The End of Nowhere


A few months ago the New York Times ran an article about how people can’t walk and talk on a cell phone at the same time. Exhibit A was a young woman who collided with a truck while talking on a cell phone with her grandmother. The truck was parked. The women suffered a lightly dinged head and broken fingernail.

Mobile gadgets are frequently blamed for distracting urbanites from their immediate surroundings, for making email and music seem more important than the variety of experiences presented by the city. However, there’s a lot of evidence that people don’t pay much attention to their surroundings even when they’re not using smart phones and iPods. Researchers at Western Washington University rode around on campus on unicycles dressed as clowns. Only about half the people walking past by themselves said they had seen a clown, although the number was slightly higher for people walking in pairs.

If people barely notice a clown on a unicycle riding right past them, does that mean that Walter Benjamin’s type detailed attention to urban phenomena is lost forever? How do we even talk about urban experience in the age of the iPod playlist and iPhone augmented reality app?

In a two part essay on the Design Observer site, Mitchell Schwarzer considers how Internet technologies like augmented reality apps and social media sites have recast our sense of place. Before the Internet our sense of place was divided into two realms: sedate, highly localized small town experience and high-stimulation, globalized urban experience. Schwarzer argues that the Internet imposes another layer upon urban and small town experience alike.
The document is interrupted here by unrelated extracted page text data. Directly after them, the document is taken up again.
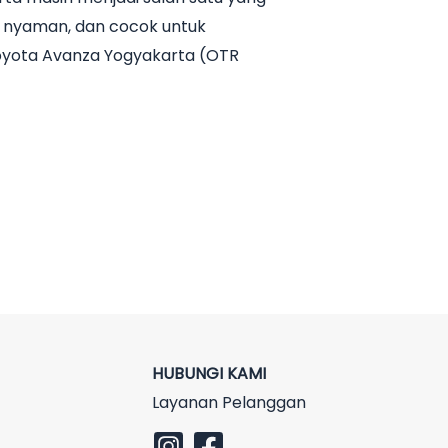
it, nyaman, dan cocok untuk
Toyota Avanza Yogyakarta (OTR
HUBUNGI KAMI
Layanan Pelanggan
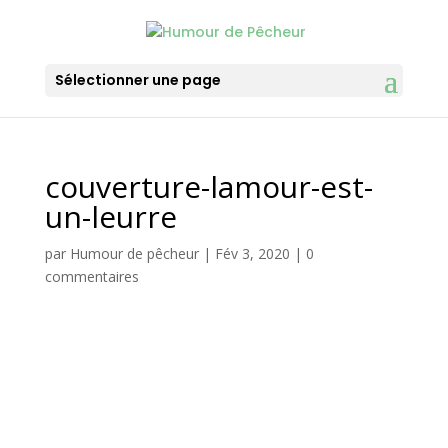
Sélectionner une page
couverture-lamour-est-
un-leurre
par
Humour de pêcheur
|
Fév 3, 2020
|
0
commentaires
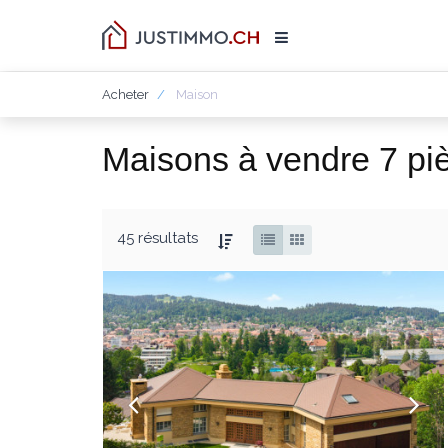
Acheter
Maison
Maisons à vendre 7 pi
45 résultats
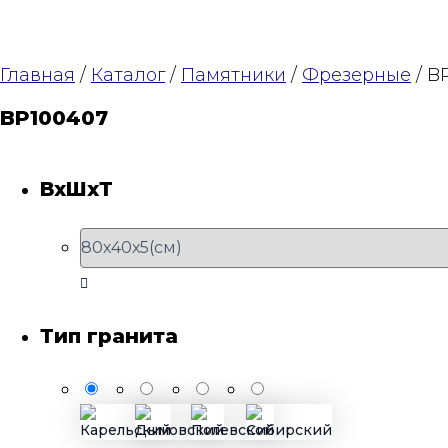
Главная
/
Каталог
/
Памятники
/
Фрезерные
/ B
BP100407
ВхШхТ
Тип гранита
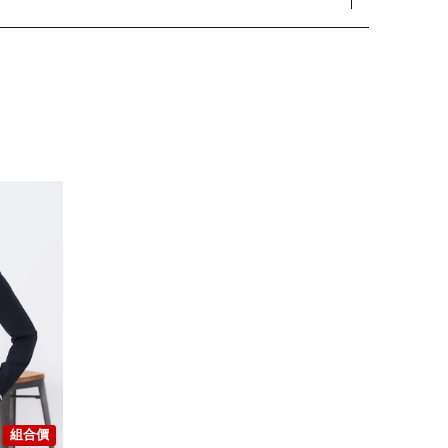
您的購物車目前是空的。
開始購物
組合價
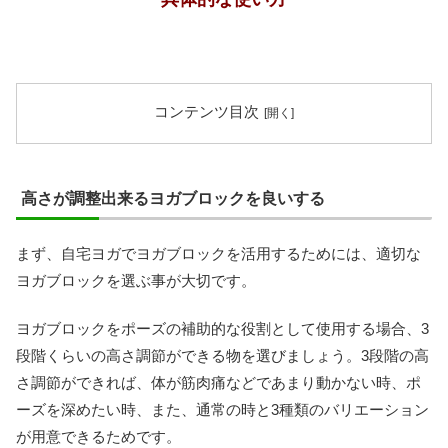
コンテンツ目次
高さが調整出来るヨガブロックを良いする
まず、自宅ヨガでヨガブロックを活用するためには、適切な
ヨガブロックを選ぶ事が大切です。
ヨガブロックをポーズの補助的な役割として使用する場合、3
段階くらいの高さ調節ができる物を選びましょう。3段階の高
さ調節ができれば、体が筋肉痛などであまり動かない時、ポ
ーズを深めたい時、また、通常の時と3種類のバリエーション
が用意できるためです。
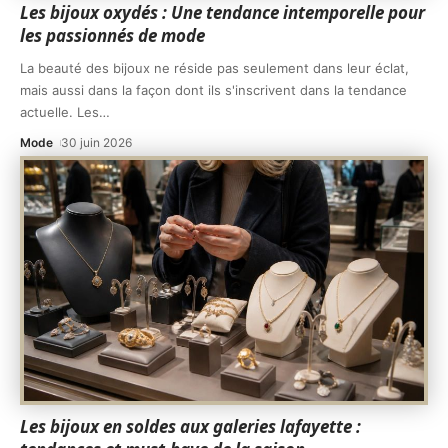
Les bijoux oxydés : Une tendance intemporelle pour
les passionnés de mode
La beauté des bijoux ne réside pas seulement dans leur éclat,
mais aussi dans la façon dont ils s'inscrivent dans la tendance
actuelle. Les
…
Mode
30 juin 2026
Les bijoux en soldes aux galeries lafayette :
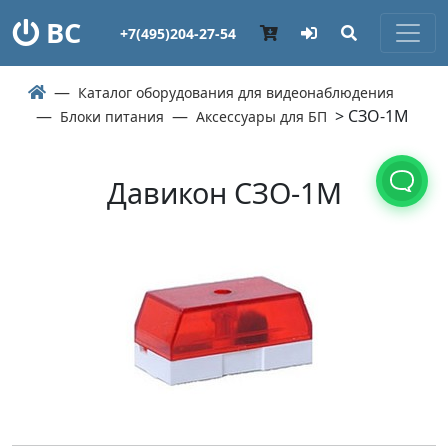
ВС
+7(495)204-27-54
Каталог оборудования для видеонаблюдения
> СЗО-1М
Блоки питания
Аксессуары для БП
Давикон СЗО-1М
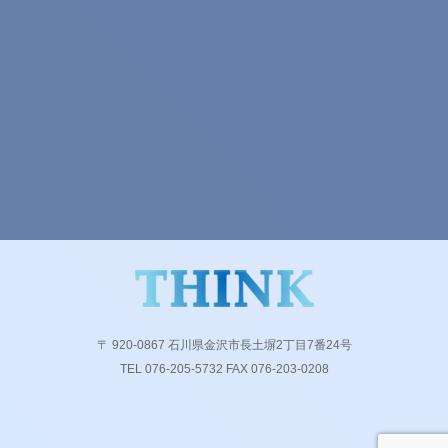
〒 920-0867 石川県金沢市長土塀2丁目7番24号
TEL 076-205-5732 FAX 076-203-0208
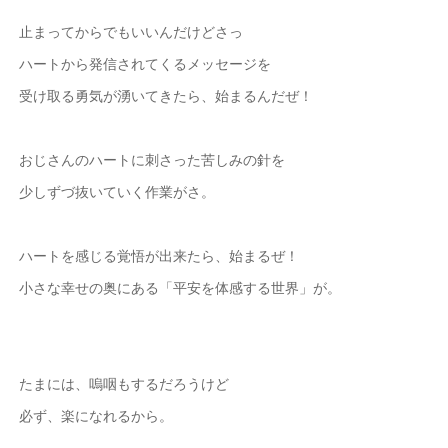
止まってからでもいいんだけどさっ
ハートから発信されてくるメッセージを
受け取る勇気が湧いてきたら、始まるんだぜ！
おじさんのハートに刺さった苦しみの針を
少しずづ抜いていく作業がさ。
ハートを感じる覚悟が出来たら、始まるぜ！
小さな幸せの奥にある「平安を体感する世界」が。
たまには、嗚咽もするだろうけど
必ず、楽になれるから。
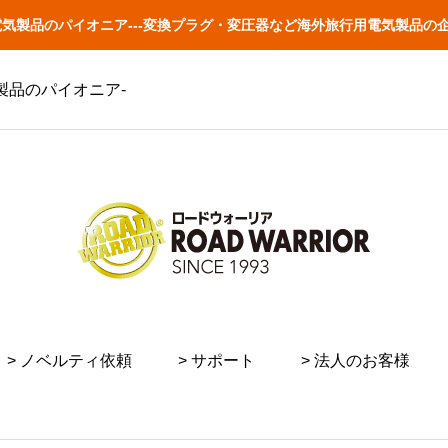
外旅行用電気製品のパイオニア---変換プラグ・変圧器など海外旅行用電気製
電気製品のパイオニア-
> ノベルティ依頼
> サポート
> 法人のお客様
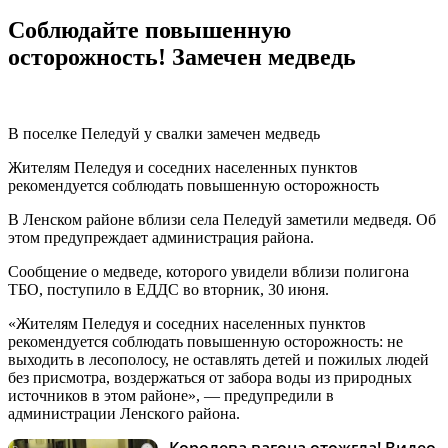
Соблюдайте повышенную
осторожность! Замечен медведь
В поселке Пеледуй у свалки замечен медведь
Жителям Пеледуя и соседних населенных пунктов
рекомендуется соблюдать повышенную осторожность
В Ленском районе вблизи села Пеледуй заметили медведя. Об
этом предупреждает администрация района.
Сообщение о медведе, которого увидели вблизи полигона
ТБО, поступило в ЕДДС во вторник, 30 июня.
«Жителям Пеледуя и соседних населенных пунктов
рекомендуется соблюдать повышенную осторожность: не
выходить в лесополосу, не оставлять детей и пожилых людей
без присмотра, воздержаться от забора воды из природных
источников в этом районе», — предупредили в
администрации Ленского района.
Королева вагона отожгла! Видео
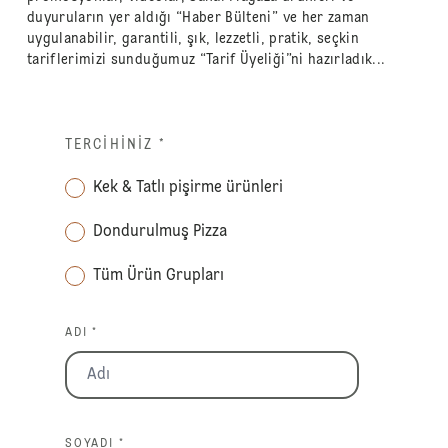
duyuruların yer aldığı “Haber Bülteni” ve her zaman
uygulanabilir, garantili, şık, lezzetli, pratik, seçkin
tariflerimizi sunduğumuz “Tarif Üyeliği”ni hazırladık...
TERCIHINIZ
*
Kek & Tatlı pişirme ürünleri
Dondurulmuş Pizza
Tüm Ürün Grupları
ADI *
SOYADI *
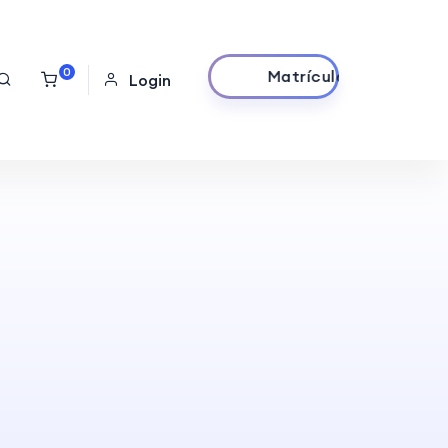
0
Matrículas
Login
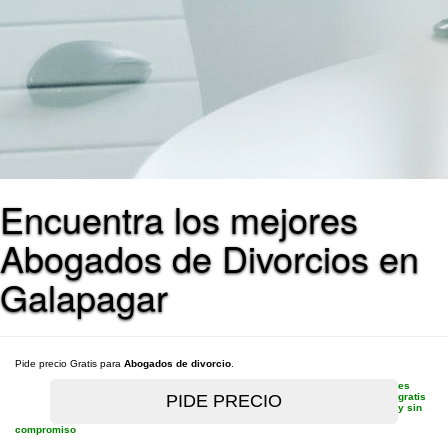
Encuentra los mejores
Abogados de Divorcios en
Galapagar
Pide precio Gratis para
Abogados de divorcio
.
es
gratis
y sin
compromiso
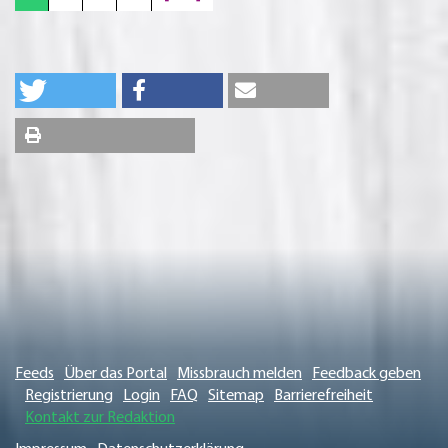
Feeds
Über das Portal
Missbrauch melden
Feedback geben
Registrierung
Login
FAQ
Sitemap
Barrierefreiheit
Kontakt zur Redaktion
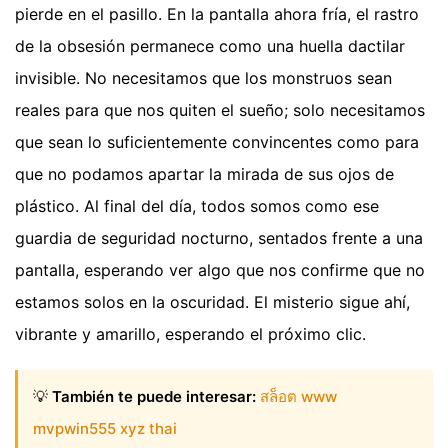
pierde en el pasillo. En la pantalla ahora fría, el rastro
de la obsesión permanece como una huella dactilar
invisible. No necesitamos que los monstruos sean
reales para que nos quiten el sueño; solo necesitamos
que sean lo suficientemente convincentes como para
que no podamos apartar la mirada de sus ojos de
plástico. Al final del día, todos somos como ese
guardia de seguridad nocturno, sentados frente a una
pantalla, esperando ver algo que nos confirme que no
estamos solos en la oscuridad. El misterio sigue ahí,
vibrante y amarillo, esperando el próximo clic.
💡
También te puede interesar:
สล็อต www
mvpwin555 xyz thai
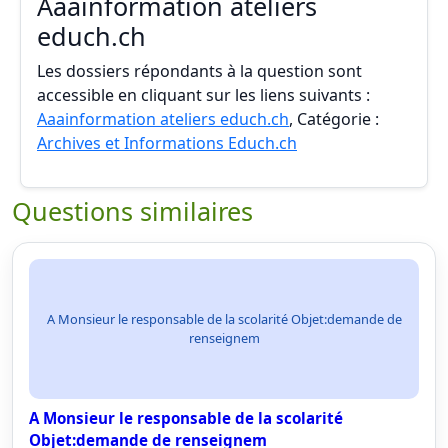
Aaainformation ateliers
educh.ch
Les dossiers répondants à la question sont
accessible en cliquant sur les liens suivants :
Aaainformation ateliers educh.ch
, Catégorie :
Archives et Informations Educh.ch
Questions similaires
A Monsieur le responsable de la scolarité Objet:demande de
renseignem
A Monsieur le responsable de la scolarité
Objet:demande de renseignem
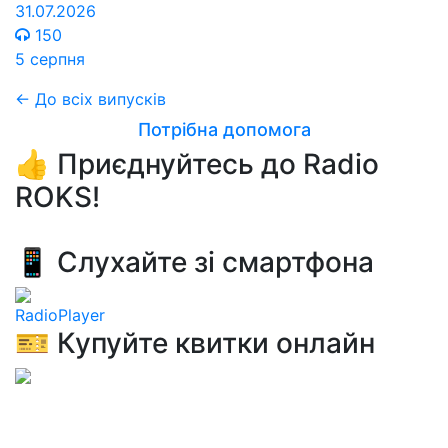
31.07.2026
150
5 серпня
← До всіх випусків
Потрібна допомога
👍 Приєднуйтесь до Radio
ROKS!
📱 Слухайте зі смартфона
RadioPlayer
🎫 Купуйте квитки онлайн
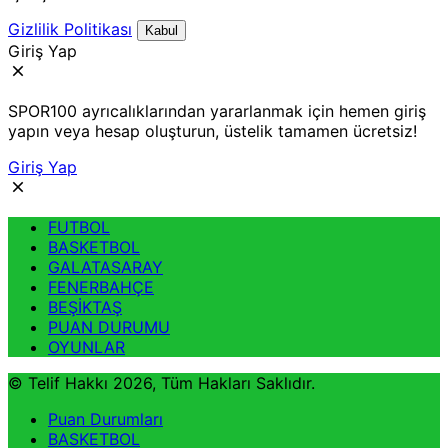
Gizlilik Politikası
Kabul
Giriş Yap
SPOR100 ayrıcalıklarından yararlanmak için hemen giriş
yapın veya hesap oluşturun, üstelik tamamen ücretsiz!
Giriş Yap
FUTBOL
BASKETBOL
GALATASARAY
FENERBAHÇE
BEŞİKTAŞ
PUAN DURUMU
OYUNLAR
© Telif Hakkı 2026, Tüm Hakları Saklıdır.
Puan Durumları
BASKETBOL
The mobile Internet blurs the distinction between direct and mediated experience, while social media applications create little hot spots of personal significance. We will no longer experience the extremes of dislocation such as those depicted in Alberto Lattuada’s film Mafioso (1962), in which a Milanese engineer travels to rural Sicily, then is shipped to New York City in a packing crate to murder a man in an anonymous barber shop.

Now the streets of New York City and the hills of Sicily are equally accessible to us. There’s no such place as nowhere anymore. Schwarzer writes,

it seems to me that we are moving into nothing less than a new epoch of
social relations — when we will be neither the community member embedded
in his or her tribe and place nor the individual floating or flowing in
placeless society produced by omnipresent yet unapproachable elites.
Via Social Networking and Augmented Reality, we are finding options for
gaining and communicating knowledge in any given place expanded beyond
the constraints of olden and modern times. We always know where we are
and what we’re seeing. We are somewhat aware of who is assisting us and
how they intend for us to experience, value and own, to varying extents,
the place at hand.

As with all assessments of new technologies, Schwarzer overestimates the short-term impact of technology. I’ve used several of the technologies he mentions. The view of Evanston, IL near the Northwestern University campus offered by Wikitude and Layar consists primarily of Starbucks lurking everywhere, like green and black cockroaches. Phenomenal reality is stubborn, and social media still too diffuse and placeless to have much impact on everyday perception. However, generally the long-term effects of technology are often underestimated, and one day you may find yourself on a street in your home town, iPhone in hand, knowing precisely where you are on the planet, but unable to take a step forward without satellite guidance.